There was an impressive silence, while each wondered how far he might have betrayed himself. Then Lisle spoke.

“Read the rest of the letter. See if Bella says anything further.”

“No announcement made,” Crestwick informed him a little later. “All the same, Flo’s satisfied that the engagement will be made known before long.” He looked up at Lisle with uncertainty and anger in his face. “It almost makes me forget Bella’s other news. What can be done?”

“What do you want to do?”

“Don’t fence!” said Crestwick. “I’m not smart at it. Don’t you know a reason why Miss Gladwyne shouldn’t marry the fellow?”

“Yes.
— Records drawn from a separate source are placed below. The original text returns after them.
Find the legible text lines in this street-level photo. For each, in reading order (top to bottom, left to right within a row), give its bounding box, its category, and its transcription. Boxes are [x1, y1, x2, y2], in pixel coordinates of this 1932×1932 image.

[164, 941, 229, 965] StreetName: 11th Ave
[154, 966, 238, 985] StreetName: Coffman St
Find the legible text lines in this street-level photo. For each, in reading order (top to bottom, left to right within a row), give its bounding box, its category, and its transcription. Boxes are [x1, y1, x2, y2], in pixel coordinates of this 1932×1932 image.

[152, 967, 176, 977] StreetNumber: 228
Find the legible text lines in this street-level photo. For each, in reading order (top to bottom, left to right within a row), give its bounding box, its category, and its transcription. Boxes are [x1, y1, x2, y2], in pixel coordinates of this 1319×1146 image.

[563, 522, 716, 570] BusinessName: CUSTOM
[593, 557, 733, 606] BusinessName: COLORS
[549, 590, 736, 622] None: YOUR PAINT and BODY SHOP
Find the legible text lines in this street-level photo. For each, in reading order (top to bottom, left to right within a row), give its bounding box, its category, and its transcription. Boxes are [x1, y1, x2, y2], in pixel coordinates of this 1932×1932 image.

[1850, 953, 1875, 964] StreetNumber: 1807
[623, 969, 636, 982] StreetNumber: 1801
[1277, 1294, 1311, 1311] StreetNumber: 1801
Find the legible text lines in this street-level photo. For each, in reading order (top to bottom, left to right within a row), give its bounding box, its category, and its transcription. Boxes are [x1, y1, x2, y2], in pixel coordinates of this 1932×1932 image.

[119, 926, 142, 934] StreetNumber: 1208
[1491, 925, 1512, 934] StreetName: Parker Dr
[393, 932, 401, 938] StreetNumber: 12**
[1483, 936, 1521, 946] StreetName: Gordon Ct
It has nothing to do with you.”

“Perhaps not,” replied Crestwick. “I can only say that the match ought to be broken off. It isn’t to be contemplated!”

“Well,” Lisle responded with forced quietness, “if it’s any relief to you, I’ll write to Nasmyth the first chance I get, asking what he’s heard. Now we’ll drop the subject. Is there anything else of general interest in your letter?”

“Bella says her wedding won’t be until the early summer and she’s thinking of making Carew bring her out to Banff or Glacier—he came out shooting or climbing once before. Then she’ll endeavor to look us up.”

He lighted his pipe and they sat in silence for a while. Then Crestwick rose and bringing a blanket from the tent wrapped it about him and lay down in the lee of the boulder near the fire. A few minutes later he was sound asleep; but Lisle sat long awake, thinking hard, while the snow drove by above him.